There was a lot of media coverage this week around the issue of warehousing of debt, in the context of Personal Insolvency Arrangements. However, immediate concerns that that the decision of Ms. Justice Baker in Re Paula Callaghan and the Personal Insolvency Acts 2012-2015, casted doubt on warehousing per se, are overstated, writes Andrew Croughan, Associate in OSM Partners.
This case concerned a Section 115A appeal of a Circuit Court Order affirming a PIA for the above debtor and her husband, which was taken by the Objecting Creditor, KBC Bank. The case attracted media attention as the Bank’s attempt to oppose an Arrangement, which it argued was unfairly prejudicial to its interests, was framed in certain media reports as a repudiation of warehousing or debt deferral per se.
However, upon careful, scrutiny of the Judgment a more nuanced picture emerges. The Court, while, rejecting the particular Counter Proposal of the Bank in this case, which did include a significant element of warehousing, the Court affirmed that “there are no limitations in the statutory provisions as to the conditions that may be included in a restructure of a secured debt…there is nothing in ss 99 or 100 of the Act, which precludes the splitting of the mortgage debt and the warehousing of part of the debt”.
Furthermore, In considering section 102 of the Acts, which contains a non exhaustive list of debt treatment options open to Personal Insolvency Practitioners, the Court stated “the fact that warehousing of the type and for the time proposed is not found in the list of options outlined in s.102 (6)(d) does not mean that the proposal is not permitted by statute”.
The warehousing element in this case, was not contained in the PIP’s Personal Insolvency Arrangement, but rather in the Bank’s Counter Offer made under section 98 of the Act. The debt deferral proposal contained in the counter proposal was nearly 48% of the entire debt and envisaged a warehousing arrangement which was many years into the future. This necessarily created a degree of speculation as to the possible future income of the Debtors and sustainability of the counter proposal.

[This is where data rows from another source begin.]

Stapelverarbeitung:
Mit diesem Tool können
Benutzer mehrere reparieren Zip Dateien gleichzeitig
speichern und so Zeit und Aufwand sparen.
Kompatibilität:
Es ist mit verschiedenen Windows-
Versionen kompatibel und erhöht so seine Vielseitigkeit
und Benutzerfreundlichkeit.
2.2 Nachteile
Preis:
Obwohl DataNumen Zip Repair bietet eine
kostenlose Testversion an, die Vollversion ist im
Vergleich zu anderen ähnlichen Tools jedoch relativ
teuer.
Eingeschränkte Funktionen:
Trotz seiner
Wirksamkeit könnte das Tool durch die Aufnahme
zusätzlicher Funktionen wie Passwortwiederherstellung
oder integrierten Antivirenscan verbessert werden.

Easing Creditor’s Concerns
The Court in analysing the particulars of this case, made a few important conclusions, which temper some of creditors’ concerns. Specifically, the Court rejected, at paragraph 55 of the Judgment, the Debtor’s arguments that the warehousing of part of a debt may not be deferred outside or beyond the period of the PIA (usually 72 months), stating after a careful analysis of the statutory provisions of ss 99,100,102, 103, and 115A of the Act, that “I reject the argument of the debtors that the statutory scheme precludes a PIA that makes provision for warehousing part of a debt to be treated outside the period of the PIA”. The Court went on to expand upon this, by stating further in the Judgment that “whether a proposal by a creditor for long-term warehousing is one that may reasonably be rejected without risk of being characterised as unfairly prejudicial will depend on all of the circumstances. “ (emphasis added).
Therefore, what the Court is saying that in any case it will have to look holistically, on a case by case basis, at whether all the requirements it is obliged to consider under the Acts have been met, in order to decide to sanction a PIA or not. Beyond the statutory considerations set out in section 115A (9) and (10), the Court has previously held that it must assess the proportionality of the proposed Arrangement in the context of any counter offers made by creditors. The difficulty encountered, by the Court in the present case, was being persuaded about the merits of a warehousing option, in circumstances, that were very far into the future, and due to the warehoused portion’s size relative to the overall debt and income of the debtors, had the potential of creating a situation of insolvency at the time when the warehoused portion fell due to be paid.
Conclusion:
According to the judgment, whether warehousing is assessed by a Court, to be a viable part of an Arrangement, will depend upon a detailed analysis which affirms that, on “present or known figures” it will offer a solution to indebtedness that is likely to be achieved.” In the facts of this case, there was no known material change in the Debtor’s projected income into the future, at the time the warehoused amount would become due, such as a pension or other lump sum payment, the Court assessed that the Bank’s Counter offer could lead to future insolvency. Therefore the lesson to be drawn from the perspective, of creditors, is that a careful analysis by the Bank of a possible warehousing component, needs to be undertaken, which shows, that the warehouse will lead to a better return than an immediate write down, and make a stronger argument as to why, or on what basis a warehoused portion will be sustainable. The practical effect of this is to switch the burden of proof onto the creditor, to justify the warehouse, rather than leaving the full onus on the Debtor to prove the viability of an Arrangement. The net result will be greater scrutiny on warehousing components and that warehousing, while still permissible under the Acts, may be appropriate in fewer cases.